**Work item:** In the rows below, copy out every line that contains the word "some".

*** Begin section ***

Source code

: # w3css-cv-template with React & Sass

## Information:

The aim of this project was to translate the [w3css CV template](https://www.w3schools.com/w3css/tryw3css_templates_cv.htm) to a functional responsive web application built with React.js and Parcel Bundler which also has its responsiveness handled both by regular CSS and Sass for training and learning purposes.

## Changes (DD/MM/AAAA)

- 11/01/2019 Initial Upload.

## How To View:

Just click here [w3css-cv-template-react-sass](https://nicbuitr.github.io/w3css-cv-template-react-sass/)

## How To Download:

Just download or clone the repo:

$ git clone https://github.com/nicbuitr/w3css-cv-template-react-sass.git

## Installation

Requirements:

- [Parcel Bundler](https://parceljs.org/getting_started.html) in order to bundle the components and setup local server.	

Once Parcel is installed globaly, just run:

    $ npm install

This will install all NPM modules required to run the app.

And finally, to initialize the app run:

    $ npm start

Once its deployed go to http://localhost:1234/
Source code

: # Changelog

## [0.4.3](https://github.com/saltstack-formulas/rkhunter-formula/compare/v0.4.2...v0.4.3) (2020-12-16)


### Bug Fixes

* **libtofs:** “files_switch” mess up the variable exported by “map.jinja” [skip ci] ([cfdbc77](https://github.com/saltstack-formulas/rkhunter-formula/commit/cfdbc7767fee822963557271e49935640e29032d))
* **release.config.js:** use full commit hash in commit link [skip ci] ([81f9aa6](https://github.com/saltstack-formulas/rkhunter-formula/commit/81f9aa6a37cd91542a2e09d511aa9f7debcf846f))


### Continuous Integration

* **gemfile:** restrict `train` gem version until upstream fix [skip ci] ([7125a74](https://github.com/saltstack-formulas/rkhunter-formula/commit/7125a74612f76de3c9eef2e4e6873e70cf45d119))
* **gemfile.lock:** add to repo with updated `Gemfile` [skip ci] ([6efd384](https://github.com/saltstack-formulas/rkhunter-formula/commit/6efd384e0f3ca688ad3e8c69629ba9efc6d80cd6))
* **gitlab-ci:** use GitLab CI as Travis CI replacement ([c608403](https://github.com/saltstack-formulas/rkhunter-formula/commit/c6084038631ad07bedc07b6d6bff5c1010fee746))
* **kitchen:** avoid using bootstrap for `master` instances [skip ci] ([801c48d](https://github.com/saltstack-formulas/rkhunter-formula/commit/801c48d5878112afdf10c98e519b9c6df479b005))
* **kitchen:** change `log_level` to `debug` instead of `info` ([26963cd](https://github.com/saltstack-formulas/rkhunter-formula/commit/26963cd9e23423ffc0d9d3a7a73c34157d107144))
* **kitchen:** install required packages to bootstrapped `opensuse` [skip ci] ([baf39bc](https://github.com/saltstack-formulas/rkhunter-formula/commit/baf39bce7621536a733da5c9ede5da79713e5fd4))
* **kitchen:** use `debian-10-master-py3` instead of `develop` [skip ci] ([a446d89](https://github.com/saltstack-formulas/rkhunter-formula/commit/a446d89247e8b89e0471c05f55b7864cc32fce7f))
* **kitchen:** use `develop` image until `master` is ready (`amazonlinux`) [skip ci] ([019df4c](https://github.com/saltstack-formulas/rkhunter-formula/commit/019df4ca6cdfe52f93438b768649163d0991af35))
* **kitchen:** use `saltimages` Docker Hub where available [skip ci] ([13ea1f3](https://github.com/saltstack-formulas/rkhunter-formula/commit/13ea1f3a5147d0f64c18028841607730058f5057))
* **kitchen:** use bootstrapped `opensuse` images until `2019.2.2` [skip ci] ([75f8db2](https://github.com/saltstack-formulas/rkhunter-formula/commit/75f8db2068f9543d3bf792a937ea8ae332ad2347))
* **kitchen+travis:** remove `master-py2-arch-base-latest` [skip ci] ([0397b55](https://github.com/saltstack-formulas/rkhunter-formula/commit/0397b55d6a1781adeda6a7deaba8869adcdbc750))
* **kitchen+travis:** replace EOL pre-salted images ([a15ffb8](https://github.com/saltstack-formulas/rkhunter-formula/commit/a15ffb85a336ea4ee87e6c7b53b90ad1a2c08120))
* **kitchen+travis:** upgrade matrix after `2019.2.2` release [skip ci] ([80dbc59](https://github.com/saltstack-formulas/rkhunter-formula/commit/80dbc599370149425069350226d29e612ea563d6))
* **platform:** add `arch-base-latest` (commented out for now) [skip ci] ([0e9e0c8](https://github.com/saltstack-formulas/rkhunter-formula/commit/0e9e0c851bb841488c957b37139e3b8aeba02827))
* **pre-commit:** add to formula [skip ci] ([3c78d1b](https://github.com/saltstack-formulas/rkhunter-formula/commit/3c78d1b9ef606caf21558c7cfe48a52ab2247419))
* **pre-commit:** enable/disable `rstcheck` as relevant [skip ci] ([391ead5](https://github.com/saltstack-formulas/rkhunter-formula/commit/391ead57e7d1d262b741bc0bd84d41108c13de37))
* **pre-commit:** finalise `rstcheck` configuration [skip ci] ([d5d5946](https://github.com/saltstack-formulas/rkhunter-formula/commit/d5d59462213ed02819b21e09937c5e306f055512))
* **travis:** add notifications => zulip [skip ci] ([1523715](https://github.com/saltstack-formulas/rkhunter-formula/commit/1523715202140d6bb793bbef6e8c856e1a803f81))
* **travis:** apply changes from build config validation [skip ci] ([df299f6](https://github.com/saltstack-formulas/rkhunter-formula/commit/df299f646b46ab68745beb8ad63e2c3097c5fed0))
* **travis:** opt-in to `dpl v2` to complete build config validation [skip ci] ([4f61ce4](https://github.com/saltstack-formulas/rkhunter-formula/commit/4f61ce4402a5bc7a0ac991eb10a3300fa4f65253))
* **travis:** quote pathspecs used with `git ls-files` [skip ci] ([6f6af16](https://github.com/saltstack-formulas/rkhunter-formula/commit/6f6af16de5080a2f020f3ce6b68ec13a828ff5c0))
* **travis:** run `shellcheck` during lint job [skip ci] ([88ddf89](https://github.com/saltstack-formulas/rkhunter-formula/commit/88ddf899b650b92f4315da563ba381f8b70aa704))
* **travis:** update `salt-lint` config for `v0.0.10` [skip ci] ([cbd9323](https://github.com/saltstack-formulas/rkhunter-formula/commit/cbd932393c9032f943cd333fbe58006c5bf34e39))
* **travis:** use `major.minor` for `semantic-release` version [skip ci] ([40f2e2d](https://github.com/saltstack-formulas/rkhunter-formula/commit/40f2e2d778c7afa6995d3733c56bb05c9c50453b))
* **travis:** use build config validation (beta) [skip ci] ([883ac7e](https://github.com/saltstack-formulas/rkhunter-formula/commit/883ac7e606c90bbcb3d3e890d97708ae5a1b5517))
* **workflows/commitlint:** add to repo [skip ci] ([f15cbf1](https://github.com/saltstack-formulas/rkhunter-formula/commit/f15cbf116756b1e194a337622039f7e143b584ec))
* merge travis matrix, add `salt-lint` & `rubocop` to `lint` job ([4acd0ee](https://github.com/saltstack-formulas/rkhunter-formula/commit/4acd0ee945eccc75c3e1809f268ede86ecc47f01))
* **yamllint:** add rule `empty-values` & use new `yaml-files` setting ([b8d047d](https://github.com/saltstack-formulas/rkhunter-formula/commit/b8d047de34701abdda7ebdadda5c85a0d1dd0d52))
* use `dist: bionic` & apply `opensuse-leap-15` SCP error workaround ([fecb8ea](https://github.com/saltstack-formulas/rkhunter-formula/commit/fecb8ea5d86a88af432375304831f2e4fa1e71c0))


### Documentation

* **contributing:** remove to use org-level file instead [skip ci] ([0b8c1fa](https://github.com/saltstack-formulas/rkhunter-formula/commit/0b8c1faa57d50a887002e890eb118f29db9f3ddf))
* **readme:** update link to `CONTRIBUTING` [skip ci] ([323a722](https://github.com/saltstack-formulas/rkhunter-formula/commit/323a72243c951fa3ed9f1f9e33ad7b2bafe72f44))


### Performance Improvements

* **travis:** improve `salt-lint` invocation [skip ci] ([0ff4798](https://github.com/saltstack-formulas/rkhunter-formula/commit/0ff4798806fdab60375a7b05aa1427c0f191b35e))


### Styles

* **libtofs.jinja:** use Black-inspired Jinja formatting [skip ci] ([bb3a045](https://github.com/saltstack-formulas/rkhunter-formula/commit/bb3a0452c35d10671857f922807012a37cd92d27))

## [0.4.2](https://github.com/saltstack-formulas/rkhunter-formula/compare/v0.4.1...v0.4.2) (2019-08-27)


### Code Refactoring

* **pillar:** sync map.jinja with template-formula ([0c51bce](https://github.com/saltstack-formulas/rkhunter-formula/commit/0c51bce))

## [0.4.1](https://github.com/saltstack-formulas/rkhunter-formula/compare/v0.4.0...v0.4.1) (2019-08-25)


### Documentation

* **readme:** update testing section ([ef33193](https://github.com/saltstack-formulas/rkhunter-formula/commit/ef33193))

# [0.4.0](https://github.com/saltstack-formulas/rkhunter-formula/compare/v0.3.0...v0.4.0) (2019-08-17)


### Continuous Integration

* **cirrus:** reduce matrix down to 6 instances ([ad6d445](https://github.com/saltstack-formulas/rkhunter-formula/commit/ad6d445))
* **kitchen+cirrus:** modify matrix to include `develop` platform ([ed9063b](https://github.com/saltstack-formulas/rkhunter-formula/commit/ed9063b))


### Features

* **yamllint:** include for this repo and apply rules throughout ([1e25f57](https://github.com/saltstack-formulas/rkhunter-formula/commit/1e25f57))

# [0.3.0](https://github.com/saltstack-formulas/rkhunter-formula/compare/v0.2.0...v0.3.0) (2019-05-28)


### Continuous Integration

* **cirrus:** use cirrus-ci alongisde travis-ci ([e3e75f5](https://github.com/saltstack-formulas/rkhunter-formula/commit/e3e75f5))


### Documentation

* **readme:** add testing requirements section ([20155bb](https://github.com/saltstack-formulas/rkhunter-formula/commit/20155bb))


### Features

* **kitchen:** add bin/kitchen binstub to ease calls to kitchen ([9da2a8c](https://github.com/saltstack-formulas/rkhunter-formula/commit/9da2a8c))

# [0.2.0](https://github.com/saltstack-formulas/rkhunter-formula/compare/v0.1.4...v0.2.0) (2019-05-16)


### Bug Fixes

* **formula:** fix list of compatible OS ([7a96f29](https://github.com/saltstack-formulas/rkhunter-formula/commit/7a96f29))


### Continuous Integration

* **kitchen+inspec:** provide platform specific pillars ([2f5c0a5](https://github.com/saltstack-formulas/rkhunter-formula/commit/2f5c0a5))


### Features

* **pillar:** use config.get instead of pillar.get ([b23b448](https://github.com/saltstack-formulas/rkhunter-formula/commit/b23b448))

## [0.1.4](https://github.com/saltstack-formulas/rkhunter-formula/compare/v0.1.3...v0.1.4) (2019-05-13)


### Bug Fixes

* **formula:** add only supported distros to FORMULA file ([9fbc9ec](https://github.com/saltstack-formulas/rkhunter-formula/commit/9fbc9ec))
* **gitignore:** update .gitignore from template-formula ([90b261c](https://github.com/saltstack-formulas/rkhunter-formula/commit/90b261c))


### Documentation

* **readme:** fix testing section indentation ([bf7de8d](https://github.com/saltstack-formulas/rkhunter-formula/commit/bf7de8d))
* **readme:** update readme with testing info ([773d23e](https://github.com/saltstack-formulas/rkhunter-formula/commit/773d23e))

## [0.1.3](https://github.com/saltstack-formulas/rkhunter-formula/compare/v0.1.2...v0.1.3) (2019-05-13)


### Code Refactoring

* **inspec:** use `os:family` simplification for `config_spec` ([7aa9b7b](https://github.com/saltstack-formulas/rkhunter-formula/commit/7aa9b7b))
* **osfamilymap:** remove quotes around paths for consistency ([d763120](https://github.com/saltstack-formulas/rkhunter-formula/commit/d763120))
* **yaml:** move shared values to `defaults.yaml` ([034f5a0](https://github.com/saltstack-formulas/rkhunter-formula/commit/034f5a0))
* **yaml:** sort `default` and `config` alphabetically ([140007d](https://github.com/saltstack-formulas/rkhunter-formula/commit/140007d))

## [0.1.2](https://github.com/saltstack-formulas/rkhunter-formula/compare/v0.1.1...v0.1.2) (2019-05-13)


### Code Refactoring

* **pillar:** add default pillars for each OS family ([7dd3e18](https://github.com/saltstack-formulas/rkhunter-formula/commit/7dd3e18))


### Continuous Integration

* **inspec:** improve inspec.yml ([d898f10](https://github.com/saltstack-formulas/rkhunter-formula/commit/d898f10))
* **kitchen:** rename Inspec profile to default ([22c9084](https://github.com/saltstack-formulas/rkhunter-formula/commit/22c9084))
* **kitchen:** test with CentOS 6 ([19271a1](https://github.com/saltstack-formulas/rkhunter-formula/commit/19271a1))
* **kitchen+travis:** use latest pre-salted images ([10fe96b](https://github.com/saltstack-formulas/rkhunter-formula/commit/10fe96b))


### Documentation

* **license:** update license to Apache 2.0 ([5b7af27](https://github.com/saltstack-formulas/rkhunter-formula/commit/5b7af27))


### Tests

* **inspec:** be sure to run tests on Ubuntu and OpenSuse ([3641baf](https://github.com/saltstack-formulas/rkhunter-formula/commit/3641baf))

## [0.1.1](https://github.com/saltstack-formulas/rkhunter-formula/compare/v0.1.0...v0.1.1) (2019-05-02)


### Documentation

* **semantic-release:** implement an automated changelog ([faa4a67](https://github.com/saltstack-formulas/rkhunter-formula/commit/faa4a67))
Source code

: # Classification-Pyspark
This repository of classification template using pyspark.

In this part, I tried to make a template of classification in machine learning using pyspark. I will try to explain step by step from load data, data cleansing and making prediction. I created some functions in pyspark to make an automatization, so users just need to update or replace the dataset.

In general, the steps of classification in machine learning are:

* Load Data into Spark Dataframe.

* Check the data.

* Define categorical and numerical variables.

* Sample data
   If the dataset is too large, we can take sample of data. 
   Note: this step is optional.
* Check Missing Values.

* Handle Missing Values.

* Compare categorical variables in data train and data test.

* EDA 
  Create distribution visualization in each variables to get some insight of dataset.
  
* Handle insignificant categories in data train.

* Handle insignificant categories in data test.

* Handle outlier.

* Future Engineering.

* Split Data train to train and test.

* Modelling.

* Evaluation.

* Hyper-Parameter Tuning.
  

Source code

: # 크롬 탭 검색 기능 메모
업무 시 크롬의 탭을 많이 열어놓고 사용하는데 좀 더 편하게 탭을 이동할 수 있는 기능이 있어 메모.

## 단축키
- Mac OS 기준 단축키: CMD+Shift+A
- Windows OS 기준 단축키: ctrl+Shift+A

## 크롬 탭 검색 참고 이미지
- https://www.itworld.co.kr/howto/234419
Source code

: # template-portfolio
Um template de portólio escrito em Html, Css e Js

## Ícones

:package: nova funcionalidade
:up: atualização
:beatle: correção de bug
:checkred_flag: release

*** End section ***

**Task answer:**
In this part, I tried to make a template of classification in machine learning using pyspark. I will try to explain step by step from load data, data cleansing and making prediction. I created some functions in pyspark to make an automatization, so users just need to update or replace the dataset.
  Create distribution visualization in each variables to get some insight of dataset.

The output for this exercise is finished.